> [Aim of the task]
This task calls for the lines below starting at the one containing "Journalism students’ experience" and ending at the one containing "However, the consistency", repeated exactly with both ends kept and pictures left out.

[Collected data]
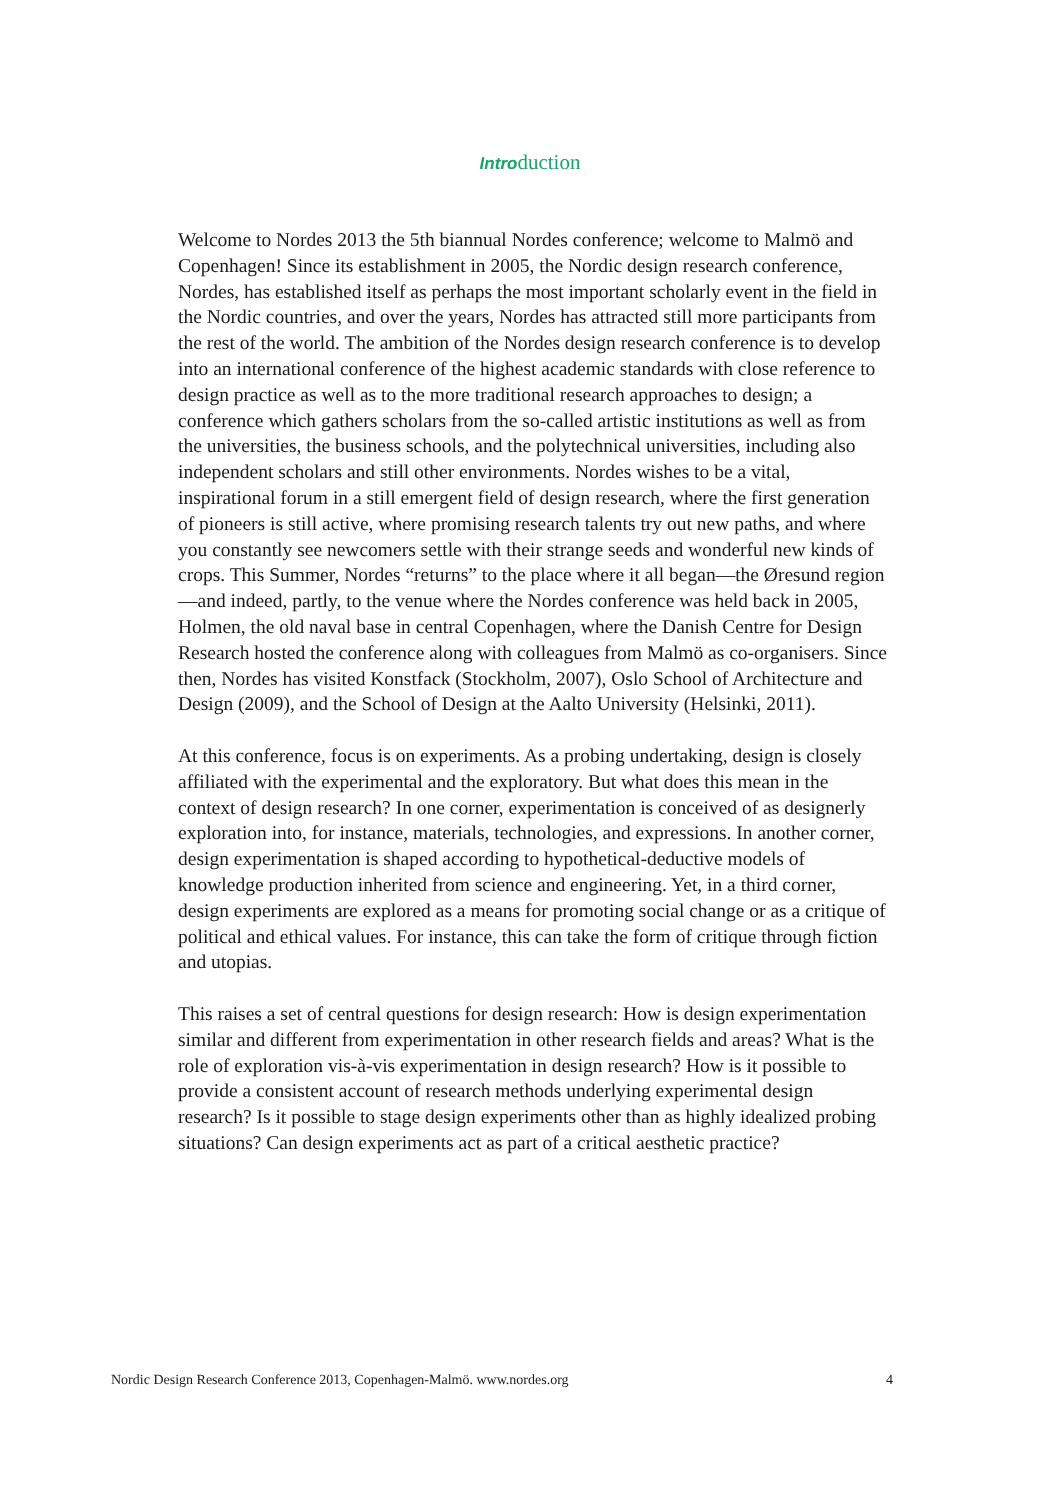Introduction
Welcome to Nordes 2013 the 5th biannual Nordes conference; welcome to Malmö and Copenhagen! Since its establishment in 2005, the Nordic design research conference, Nordes, has established itself as perhaps the most important scholarly event in the field in the Nordic countries, and over the years, Nordes has attracted still more participants from the rest of the world. The ambition of the Nordes design research conference is to develop into an international conference of the highest academic standards with close reference to design practice as well as to the more traditional research approaches to design; a conference which gathers scholars from the so-called artistic institutions as well as from the universities, the business schools, and the polytechnical universities, including also independent scholars and still other environments. Nordes wishes to be a vital, inspirational forum in a still emergent field of design research, where the first generation of pioneers is still active, where promising research talents try out new paths, and where you constantly see newcomers settle with their strange seeds and wonderful new kinds of crops. This Summer, Nordes “returns” to the place where it all began—the Øresund region—and indeed, partly, to the venue where the Nordes conference was held back in 2005, Holmen, the old naval base in central Copenhagen, where the Danish Centre for Design Research hosted the conference along with colleagues from Malmö as co-organisers. Since then, Nordes has visited Konstfack (Stockholm, 2007), Oslo School of Architecture and Design (2009), and the School of Design at the Aalto University (Helsinki, 2011).
At this conference, focus is on experiments. As a probing undertaking, design is closely affiliated with the experimental and the exploratory. But what does this mean in the context of design research? In one corner, experimentation is conceived of as designerly exploration into, for instance, materials, technologies, and expressions. In another corner, design experimentation is shaped according to hypothetical-deductive models of knowledge production inherited from science and engineering. Yet, in a third corner, design experiments are explored as a means for promoting social change or as a critique of political and ethical values. For instance, this can take the form of critique through fiction and utopias.
This raises a set of central questions for design research: How is design experimentation similar and different from experimentation in other research fields and areas? What is the role of exploration vis-à-vis experimentation in design research? How is it possible to provide a consistent account of research methods underlying experimental design research? Is it possible to stage design experiments other than as highly idealized probing situations? Can design experiments act as part of a critical aesthetic practice?
Nordic Design Research Conference 2013, Copenhagen-Malmö. www.nordes.org 4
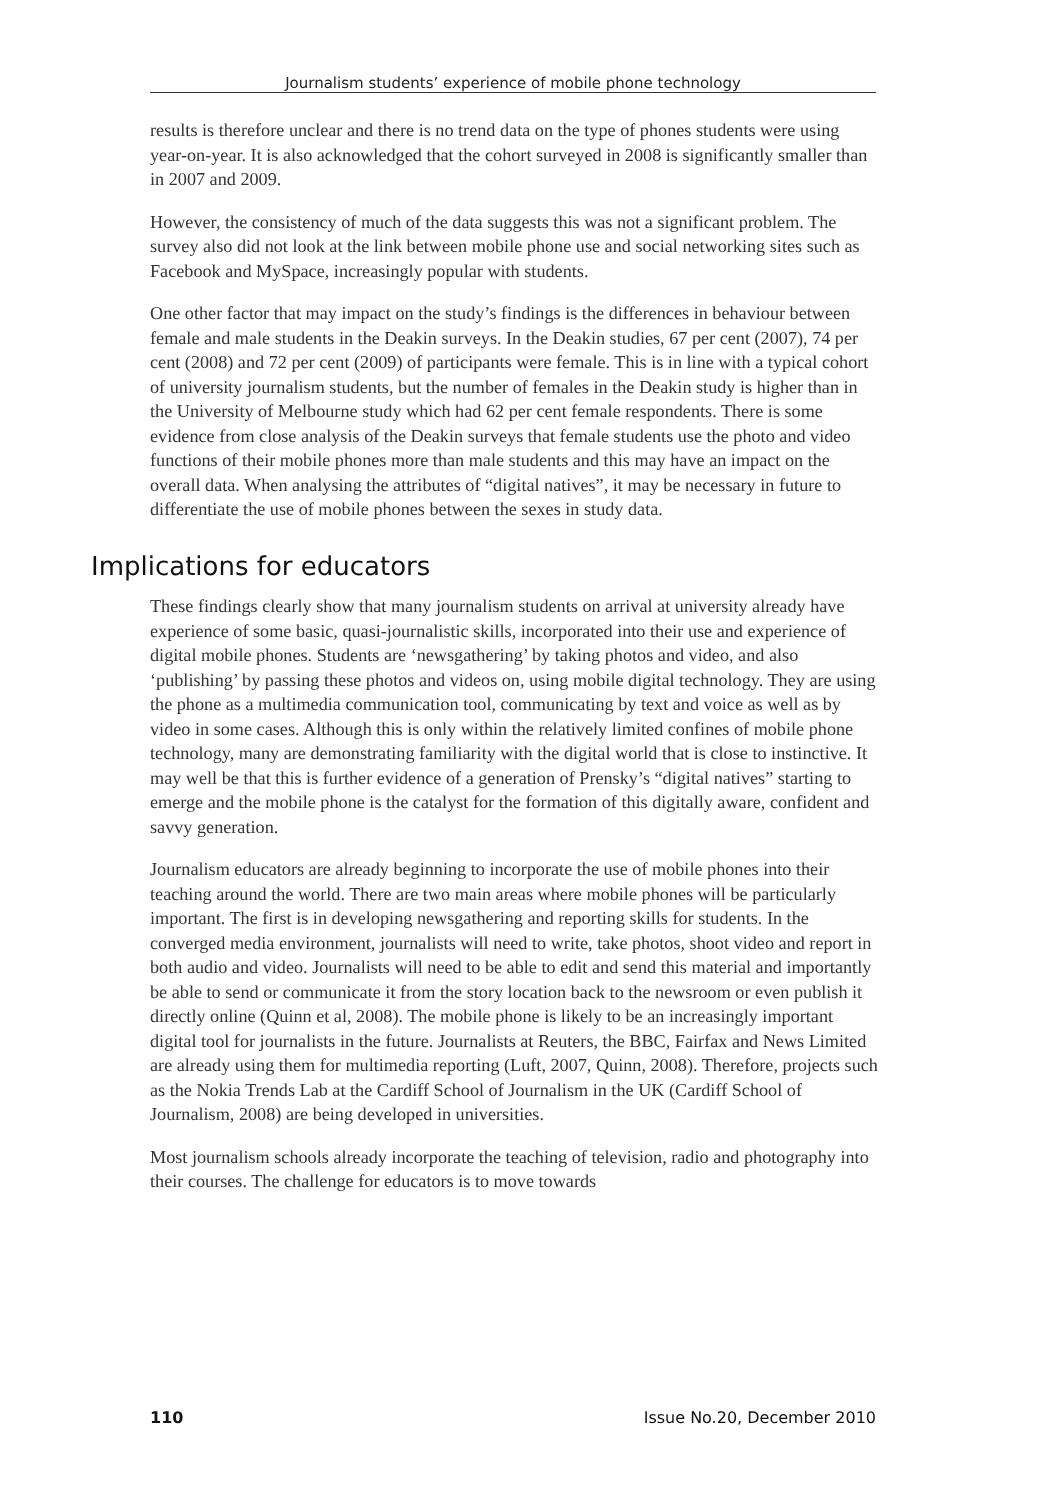Journalism students’ experience of mobile phone technology
results is therefore unclear and there is no trend data on the type of phones students were using year-on-year. It is also acknowledged that the cohort surveyed in 2008 is significantly smaller than in 2007 and 2009.
However, the consistency of much of the data suggests this was not a significant problem. The survey also did not look at the link between mobile phone use and social networking sites such as Facebook and MySpace, increasingly popular with students.
One other factor that may impact on the study’s findings is the differences in behaviour between female and male students in the Deakin surveys. In the Deakin studies, 67 per cent (2007), 74 per cent (2008) and 72 per cent (2009) of participants were female. This is in line with a typical cohort of university journalism students, but the number of females in the Deakin study is higher than in the University of Melbourne study which had 62 per cent female respondents. There is some evidence from close analysis of the Deakin surveys that female students use the photo and video functions of their mobile phones more than male students and this may have an impact on the overall data. When analysing the attributes of “digital natives”, it may be necessary in future to differentiate the use of mobile phones between the sexes in study data.
Implications for educators
These findings clearly show that many journalism students on arrival at university already have experience of some basic, quasi-journalistic skills, incorporated into their use and experience of digital mobile phones. Students are ‘newsgathering’ by taking photos and video, and also ‘publishing’ by passing these photos and videos on, using mobile digital technology. They are using the phone as a multimedia communication tool, communicating by text and voice as well as by video in some cases. Although this is only within the relatively limited confines of mobile phone technology, many are demonstrating familiarity with the digital world that is close to instinctive. It may well be that this is further evidence of a generation of Prensky’s “digital natives” starting to emerge and the mobile phone is the catalyst for the formation of this digitally aware, confident and savvy generation.
Journalism educators are already beginning to incorporate the use of mobile phones into their teaching around the world. There are two main areas where mobile phones will be particularly important. The first is in developing newsgathering and reporting skills for students. In the converged media environment, journalists will need to write, take photos, shoot video and report in both audio and video. Journalists will need to be able to edit and send this material and importantly be able to send or communicate it from the story location back to the newsroom or even publish it directly online (Quinn et al, 2008). The mobile phone is likely to be an increasingly important digital tool for journalists in the future. Journalists at Reuters, the BBC, Fairfax and News Limited are already using them for multimedia reporting (Luft, 2007, Quinn, 2008). Therefore, projects such as the Nokia Trends Lab at the Cardiff School of Journalism in the UK (Cardiff School of Journalism, 2008) are being developed in universities.
Most journalism schools already incorporate the teaching of television, radio and photography into their courses. The challenge for educators is to move towards
110 Issue No.20, December 2010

> [Reply]
Journalism students’ experience of mobile phone technology
results is therefore unclear and there is no trend data on the type of phones students were using year-on-year. It is also acknowledged that the cohort surveyed in 2008 is significantly smaller than in 2007 and 2009.
However, the consistency of much of the data suggests this was not a significant problem. The survey also did not look at the link between mobile phone use and social networking sites such as Facebook and MySpace, increasingly popular with students.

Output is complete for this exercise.